**How to complete this task**
What is needed is each line of the data below that holds the string "Comment".

**The data**
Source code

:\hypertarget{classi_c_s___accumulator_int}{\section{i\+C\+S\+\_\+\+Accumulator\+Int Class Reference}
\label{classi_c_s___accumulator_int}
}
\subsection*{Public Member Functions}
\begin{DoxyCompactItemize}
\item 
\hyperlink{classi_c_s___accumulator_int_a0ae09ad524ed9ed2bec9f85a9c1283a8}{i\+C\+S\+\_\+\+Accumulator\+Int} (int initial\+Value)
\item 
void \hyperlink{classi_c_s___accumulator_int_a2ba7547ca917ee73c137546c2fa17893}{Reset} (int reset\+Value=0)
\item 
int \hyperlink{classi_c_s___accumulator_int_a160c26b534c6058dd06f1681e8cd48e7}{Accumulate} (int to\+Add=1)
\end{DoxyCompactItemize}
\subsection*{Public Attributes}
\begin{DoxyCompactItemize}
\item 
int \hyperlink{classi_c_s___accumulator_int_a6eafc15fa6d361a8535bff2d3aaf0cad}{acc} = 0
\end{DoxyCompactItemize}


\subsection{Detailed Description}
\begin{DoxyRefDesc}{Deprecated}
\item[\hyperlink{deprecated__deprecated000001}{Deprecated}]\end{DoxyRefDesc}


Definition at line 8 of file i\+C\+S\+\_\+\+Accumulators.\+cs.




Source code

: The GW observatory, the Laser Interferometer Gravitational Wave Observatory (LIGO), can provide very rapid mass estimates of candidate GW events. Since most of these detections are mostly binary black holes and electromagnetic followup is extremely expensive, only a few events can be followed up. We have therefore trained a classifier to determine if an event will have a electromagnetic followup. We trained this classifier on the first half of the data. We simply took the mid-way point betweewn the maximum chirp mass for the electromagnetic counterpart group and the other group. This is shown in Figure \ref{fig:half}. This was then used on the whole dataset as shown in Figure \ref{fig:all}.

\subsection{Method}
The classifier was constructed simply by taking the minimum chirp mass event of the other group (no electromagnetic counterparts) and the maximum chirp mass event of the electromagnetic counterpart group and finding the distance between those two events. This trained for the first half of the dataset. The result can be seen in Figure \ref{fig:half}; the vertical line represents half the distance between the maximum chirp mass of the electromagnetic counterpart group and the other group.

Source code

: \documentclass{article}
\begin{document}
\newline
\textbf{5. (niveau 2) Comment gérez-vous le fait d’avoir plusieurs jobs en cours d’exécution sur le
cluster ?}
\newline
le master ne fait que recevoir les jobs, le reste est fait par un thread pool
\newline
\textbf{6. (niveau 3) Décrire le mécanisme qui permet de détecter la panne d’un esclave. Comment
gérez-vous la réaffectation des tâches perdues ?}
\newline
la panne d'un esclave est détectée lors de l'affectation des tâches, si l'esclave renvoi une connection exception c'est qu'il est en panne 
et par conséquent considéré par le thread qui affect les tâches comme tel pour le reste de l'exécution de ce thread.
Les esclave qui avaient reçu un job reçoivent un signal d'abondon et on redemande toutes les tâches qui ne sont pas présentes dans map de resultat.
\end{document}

**Exercise result**
\textbf{5. (niveau 2) Comment gérez-vous le fait d’avoir plusieurs jobs en cours d’exécution sur le
\textbf{6. (niveau 3) Décrire le mécanisme qui permet de détecter la panne d’un esclave. Comment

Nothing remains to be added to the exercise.